Mais que s’est-il passé pour que le syndic se retrouve ainsi ciblé? Il faut remonter au lundi 3 février pour le comprendre. Il est 18h45 et un groupe de jeunes se trouve à proximité de la Migros du village. Un véhicule monte alors sur le trottoir pour «serrer» la bande. Au volant, on retrouve le chef de l’Exécutif, Jacques-Henri Burnier. Après qu’il est sorti de sa voiture, «une joute oratoire de bas niveau» débute et «quelques gestes déplacés sont échangés de part et d’autre».
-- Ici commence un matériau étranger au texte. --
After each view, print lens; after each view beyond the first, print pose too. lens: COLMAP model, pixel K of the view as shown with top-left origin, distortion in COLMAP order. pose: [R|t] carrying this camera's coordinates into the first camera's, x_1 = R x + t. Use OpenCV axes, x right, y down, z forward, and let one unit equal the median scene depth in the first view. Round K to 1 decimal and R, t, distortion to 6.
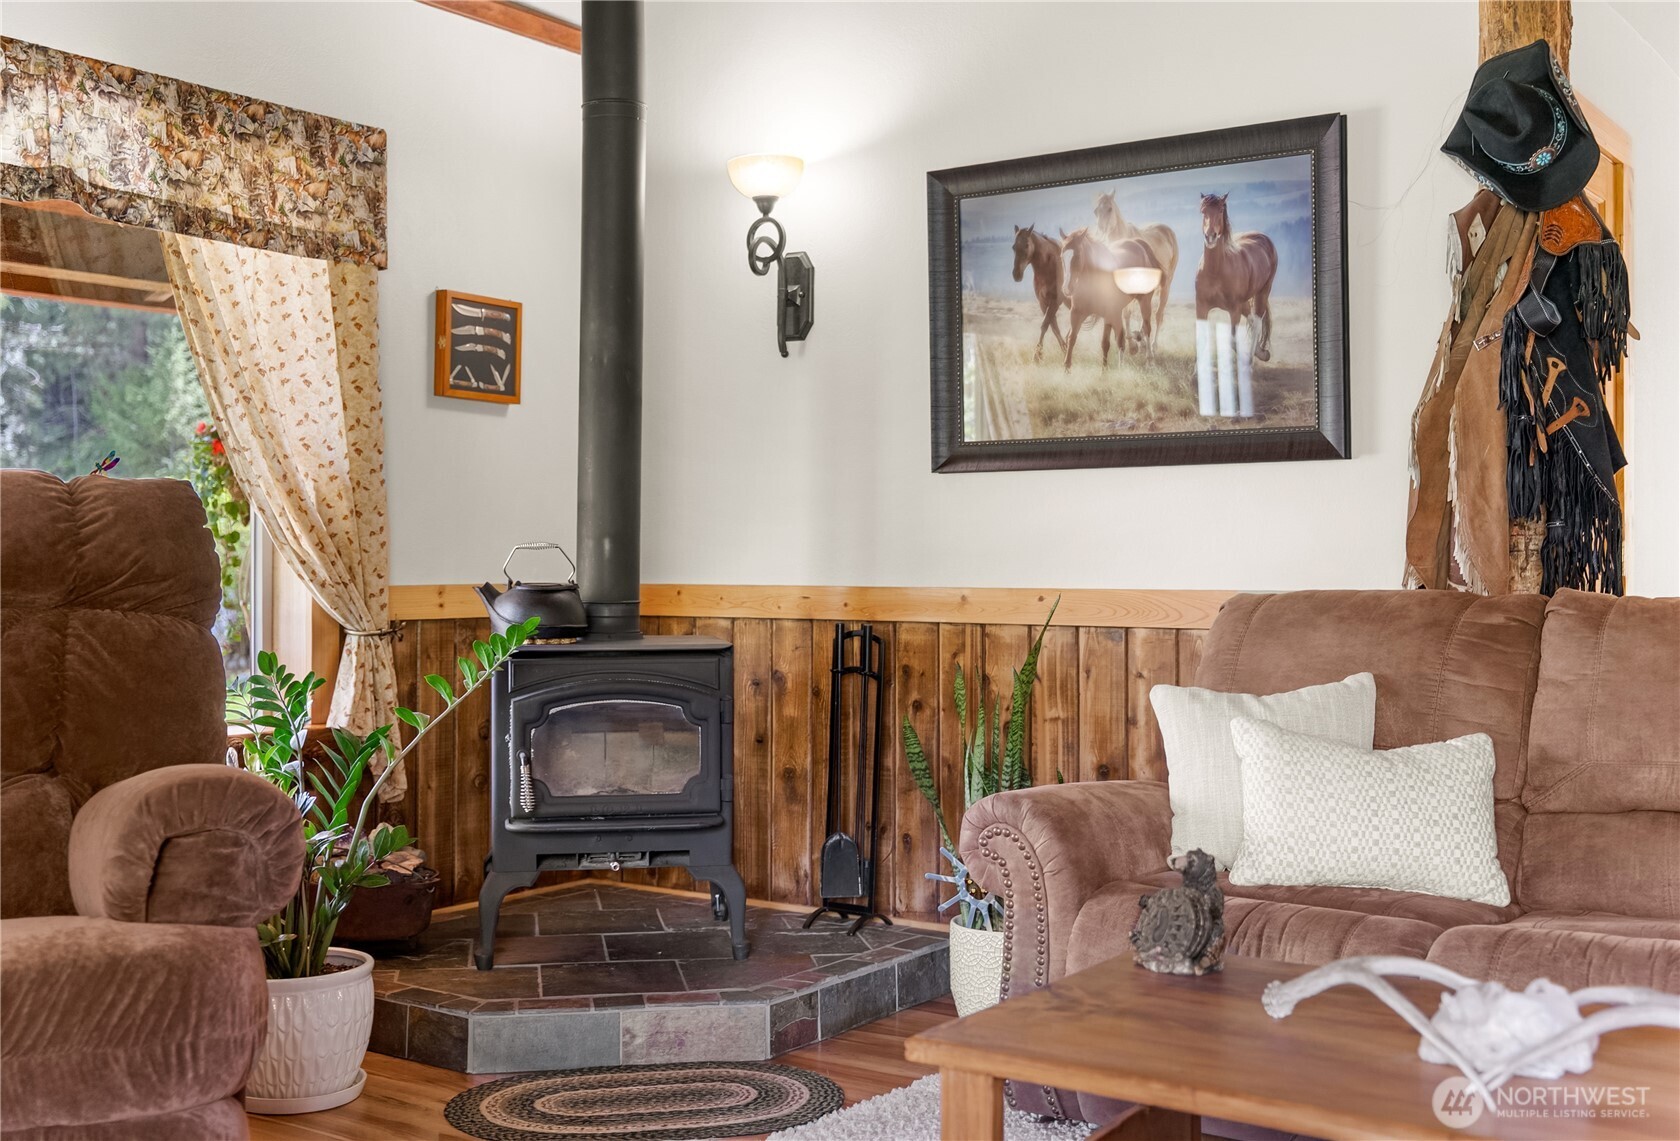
lens RADIAL K [[1882.6, 0, 832.8], [0, 1882.6, 532.3], [0, 0, 1]] dist [0.013931, 0.000000]
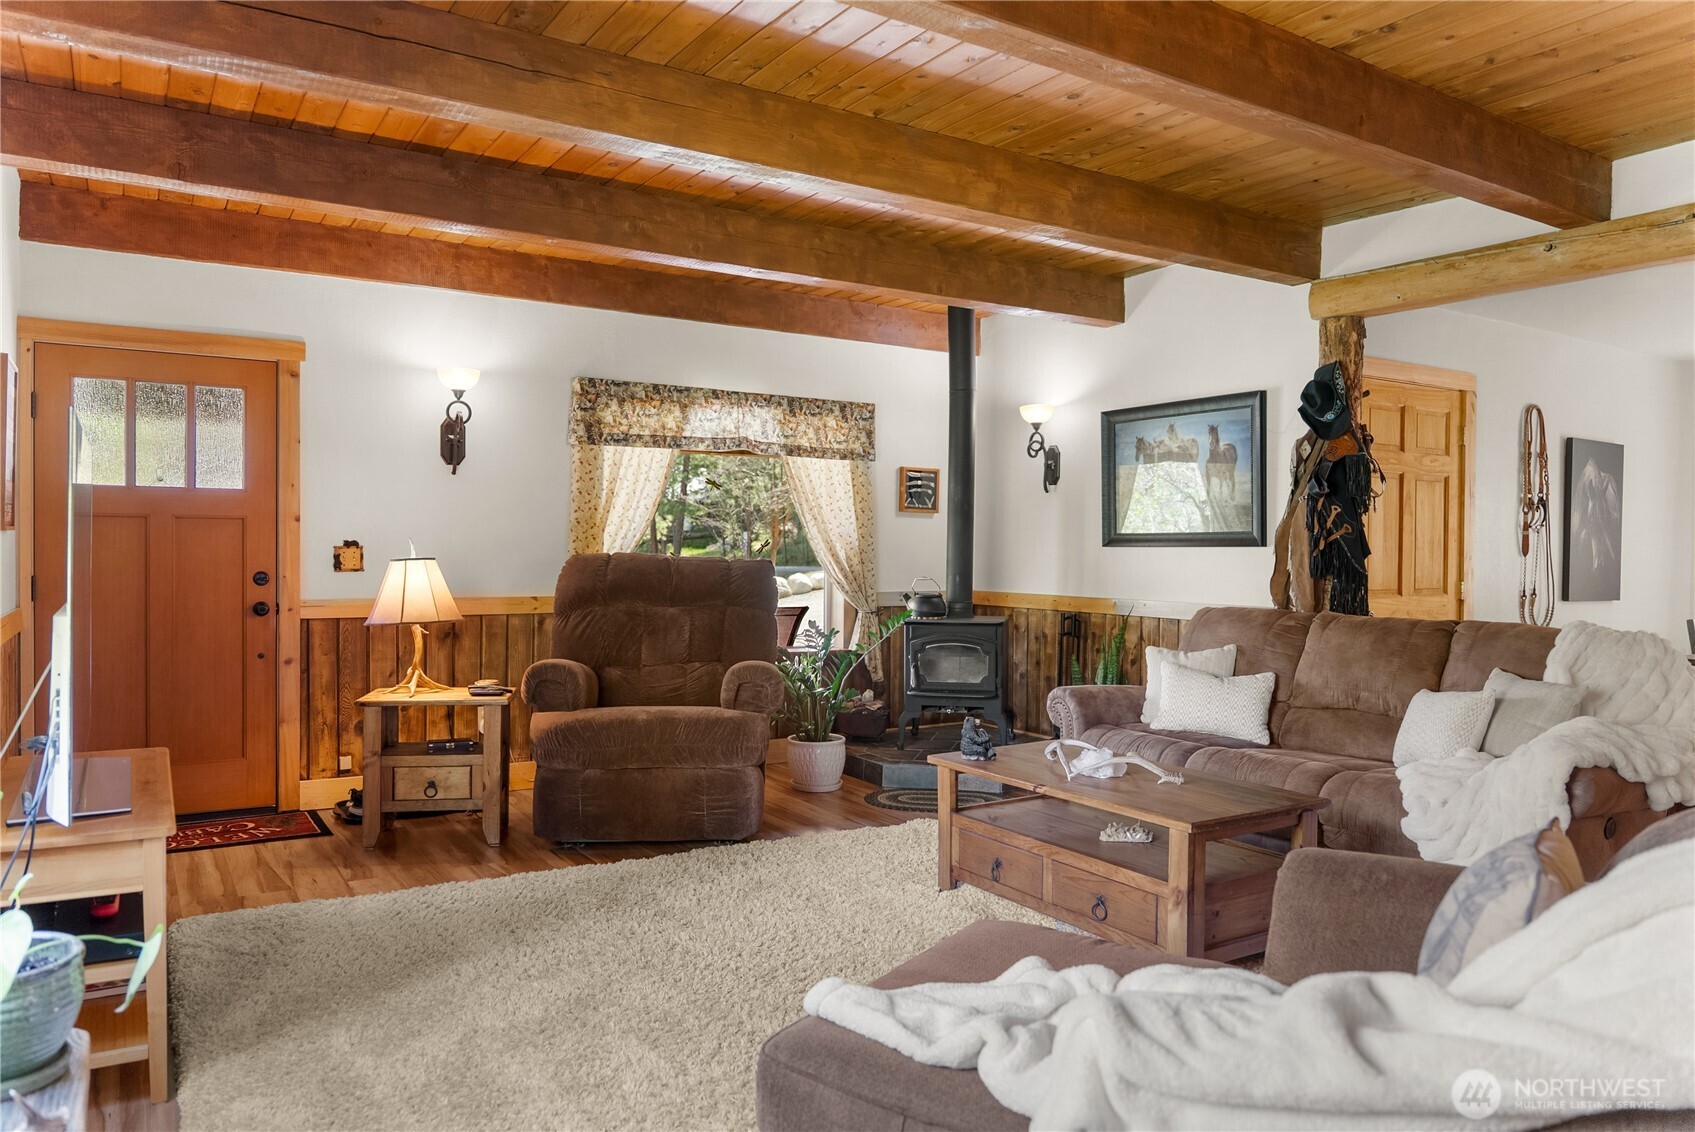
lens RADIAL K [[1151.5, 0, 840.5], [0, 1151.5, 560.7], [0, 0, 1]] dist [-0.009988, -0.007216]
pose [[0.921141, 0.010222, -0.389096, 0.322383], [-0.000511, 0.999686, 0.025053, -0.053247], [0.389230, -0.022878, 0.920857, -0.409752]]
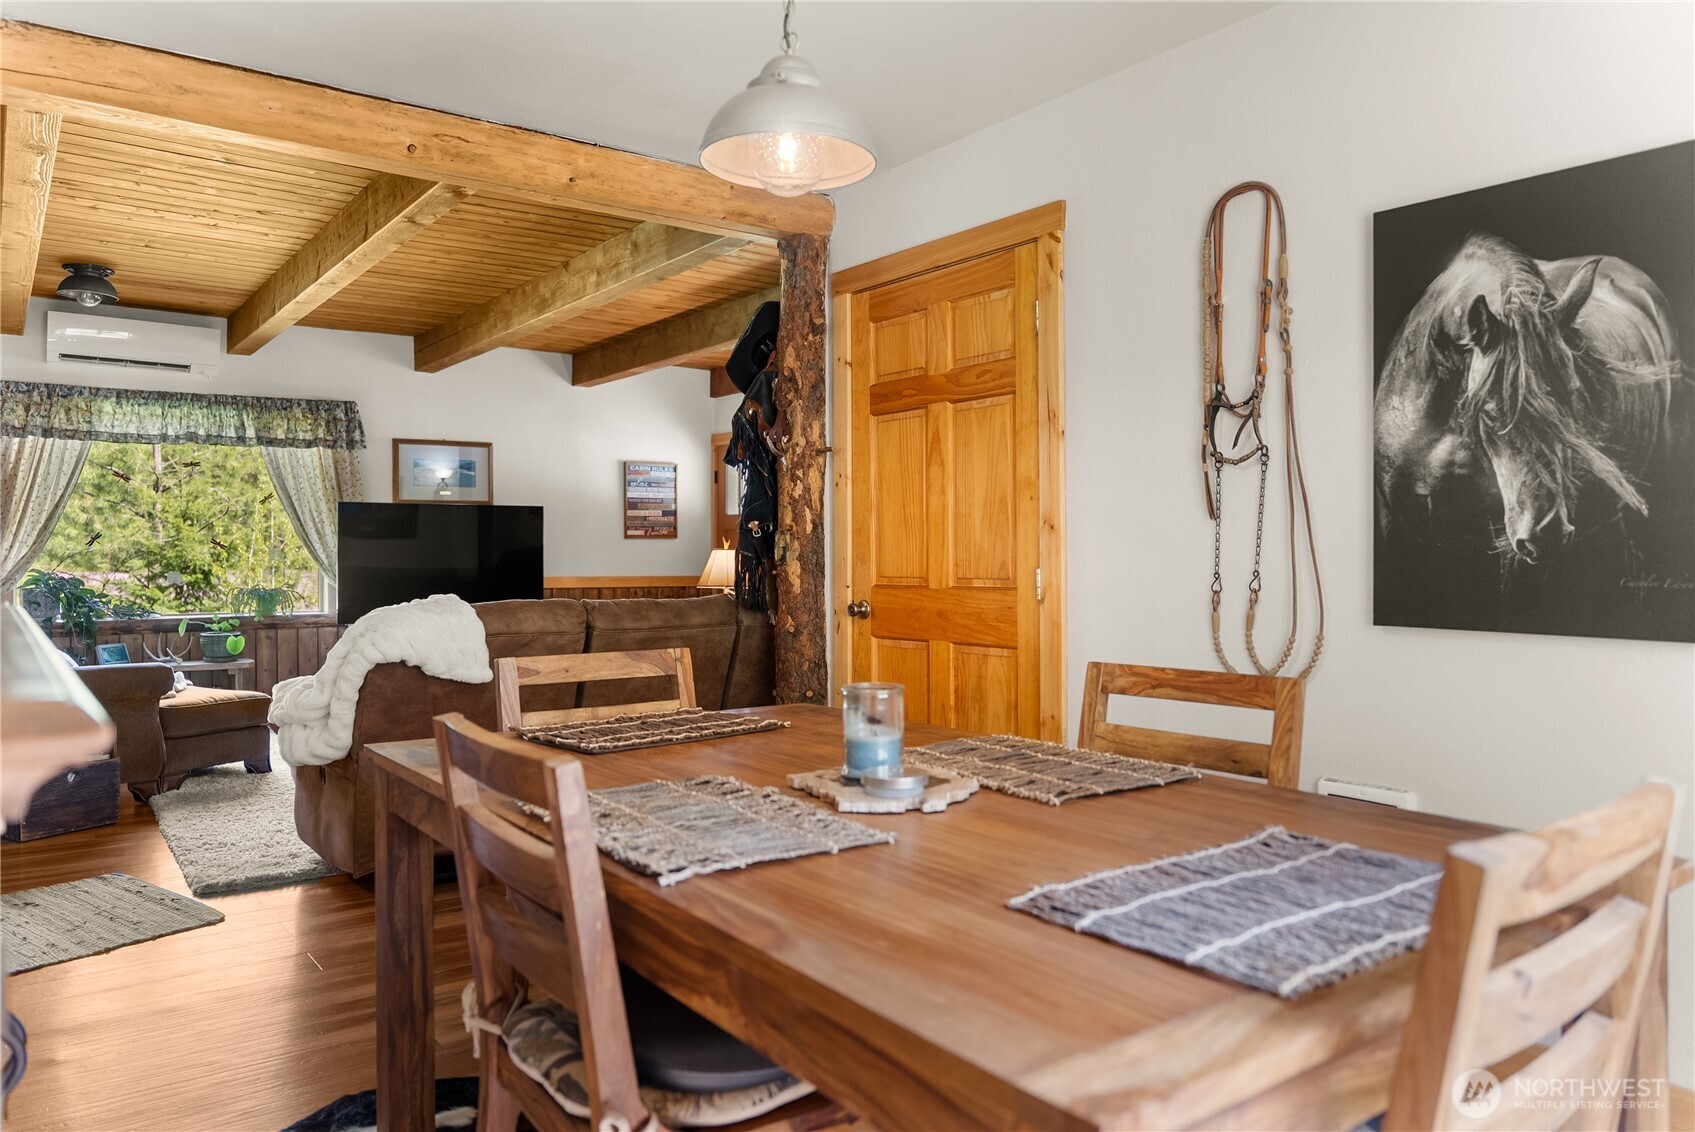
lens RADIAL K [[1151.5, 0, 834.4], [0, 1151.5, 537.6], [0, 0, 1]] dist [-0.009988, -0.007216]
pose [[-0.314127, -0.016649, -0.949235, 1.264019], [0.015890, 0.999614, -0.022792, -0.000009], [0.949248, -0.022243, -0.313741, 1.246138]]
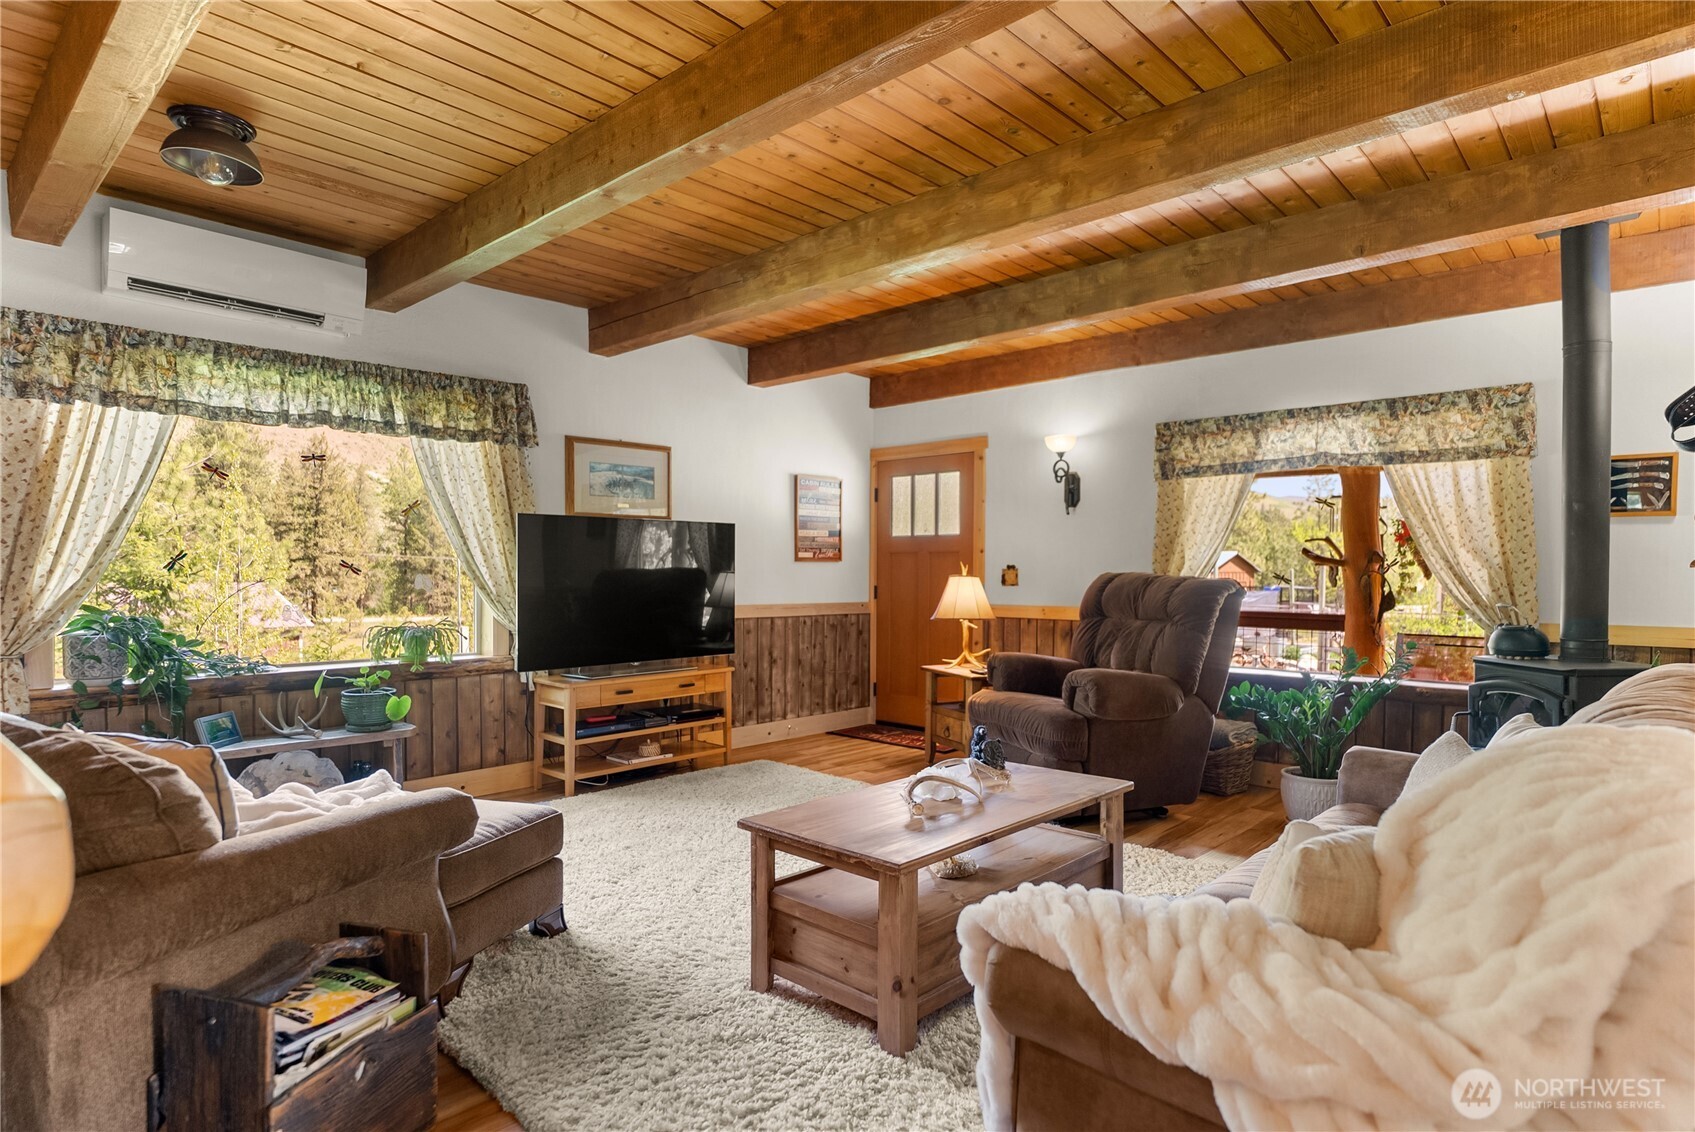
lens RADIAL K [[907.0, 0, 842.2], [0, 907.0, 580.9], [0, 0, 1]] dist [0.003069, -0.000462]
pose [[-0.139081, 0.008379, -0.990246, 0.824401], [0.011726, 0.999908, 0.006814, -0.030866], [0.990212, -0.010664, -0.139166, 0.478525]]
Incivilités et déprédations

Mais quelle mouche a donc piqué le syndic? «Depuis plusieurs mois, les incivilités et les déprédations aux installations publiques vont bon train, explique-t-il. La porte d’entrée de notre supermarché est un des lieux de rassemblement de nombreux mineurs qui houspillent, gênent et bloquent le passage des clients de tous âges. Ce soir-là, j’ai ressenti de ma part comme une lâcheté de n’être jamais intervenu. En deux secondes, ce fut le débordement. Mais il n’y avait rien de prémédité. Je voulais simplement leur faire peur et j’ai pété un câble.»

Cette situation tendue à Bière est confirmée par plusieurs témoignages récoltés dans le village. «Il y a une bande de jeunes qui squatte différentes places et fait peur aux citoyens. Sans oublier les nombreuses déprédations... Il y a des plaintes, mais la Commune reste inactive. L’incident de lundi est sans doute en lien avec tout ça et le ras-le-bol général au sein de la population», explique une habitante.

Démission inévitable

Le chef de l'Exécutif n’a pas mis longtemps à prendre conscience de la portée de ses actes. «J’ai tout de suite compris que mon débordement ne correspondait plus à ce que l’on est en droit d’attendre d’un syndic. J’ai immédiatement informé notre secrétaire communal de ma décision de quitter la Municipalité birolane.»

Jacques-Henri Burnier, qui se dit au bord du burn-out, s’est rendu mercredi 5 février à Prangins pour un suivi psychologique afin de se soigner «et éviter à tout prix que cela se reproduise». «Ces jeunes sont la pointe de l’iceberg. Finalement, ils étaient là au mauvais moment… S’il n’y avait eu qu’eux, cela ne serait sans doute jamais arrivé. Mais par ma fonction, j’ai eu depuis de nombreux mois de lourds dossiers à gérer et la charge émotionnelle – bien qu’intérieure – est trop importante», explique-t-il.

Lettre d’excuses

Trois plaintes ont été déposées contre le chef de l’Exécutif et l’enquête suit son cours. «Je sais que cette erreur ne sera pas sans conséquence», avoue-t-il. Sur demande de la procureure chargée du dossier, il a envoyé un courrier lundi 10 février aux parents pour présenter ses excuses.

À la Municipalité depuis 2002 et syndic depuis 2006, Jacques-Henri Burnier devrait quitter ses fonctions à la fin du mois de juin.